Frisch gestärkt besuchten wir dann die gegenüberliegende Abtei Abbazia di San Michele Arcangelo:

Danach beschlossen wir spontan, noch nach Barberino Val d’Elsa zu fahren – zum Glück, sonst hätten wir echt etwas verpasst! Dieser hübsche Ort hat uns auf Anhieb gefallen. Den hohen schlanken Kirchturm des Ortes hatten wir ja schon von der Terrasse unserer Ferienwohnung aus gesehen, nun bewunderten wir den Blick in die entgegengesetzte Richtung.

Zu unserem letzten Abendessen im Urlaub genossen wir nochmal toskanische Spezialitäten satt …

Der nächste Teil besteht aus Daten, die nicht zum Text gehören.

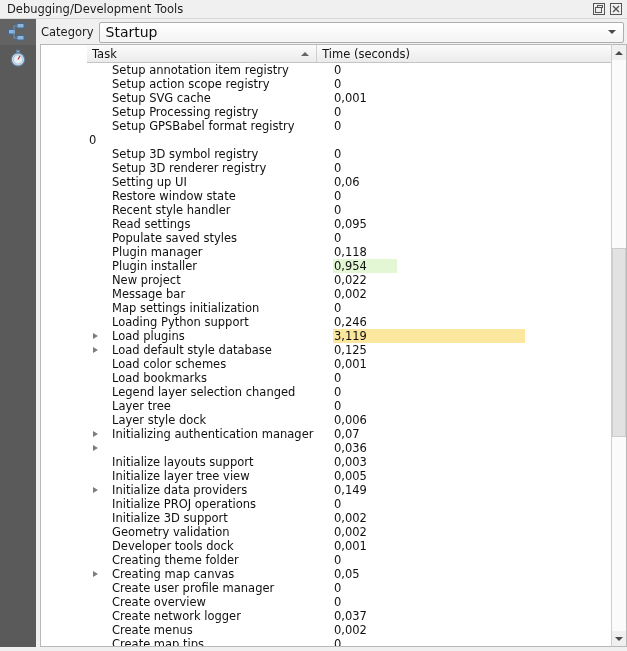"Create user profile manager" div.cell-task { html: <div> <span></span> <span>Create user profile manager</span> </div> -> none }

… und im Anschluss mal wieder den herrlichen Sonnenuntergang, einmal in Blickrichtung Osten hin zu „unserer“ Fattoria, dann auch nach Nordwesten, wo man in der Ferne die Berge des Apennin erkennen konnte:

Samstag, 18. Mai: Heimreise

Der Abschied fiel uns wirklich schwer! Noch ein letztes Mal machte ich ein Foto von der grandiosen Aussicht. Vormittags, wenn die Sonne von Osten her scheint, kann man im Südwesten vom Garten aus sogar bis nach San Gimignano sehen (im Foto links hinten an den hohen Türmen erkennbar):

Susanna und ihr Mann Marco kamen, um uns zu verabschieden und so machten wir uns gegen 9 Uhr morgens auf den Heimweg. Glücklicherweise kamen wir gut voran, die Staus waren alle in Gegenrichtung, denn in Bayern begannen an diesem Samstag die Pfingstferien und da starteten ganze Karawanen in den Süden. An der Raststätte Modena Nord machten wir kurz Halt und entdeckten dort zu unserer Begeisterung einen Supermarkt mit nahezu unverschämt günstigen Preisen, so dass wir uns nochmal großzügig mit Biscotti, Cantuccini, Parmigiano und anderen Köstlichkeiten eindeckten. Am späten Nachmittag waren wir wieder zuhause, doch zehren werden wir von diesem Traumurlaub noch lange. Grazie per questa bella vacanca, Italia!

Buchtipps

Bücher, die in der Toskana spielen, gibt es wie Sand am Meer. Einige, die ich vor Ort oder kurz danach daheim gelesen habe, habe ich extra fotografiert:

Oben abgebildet:

Weitere Buchtipps:

Diese Liste könnte man beliebig fortführen und ich werde mit Sicherheit noch viele weitere Toskana-Romane lesen, um mich zumindest virtuell wieder in diese wunderschöne Gegend zurück zu versetzen.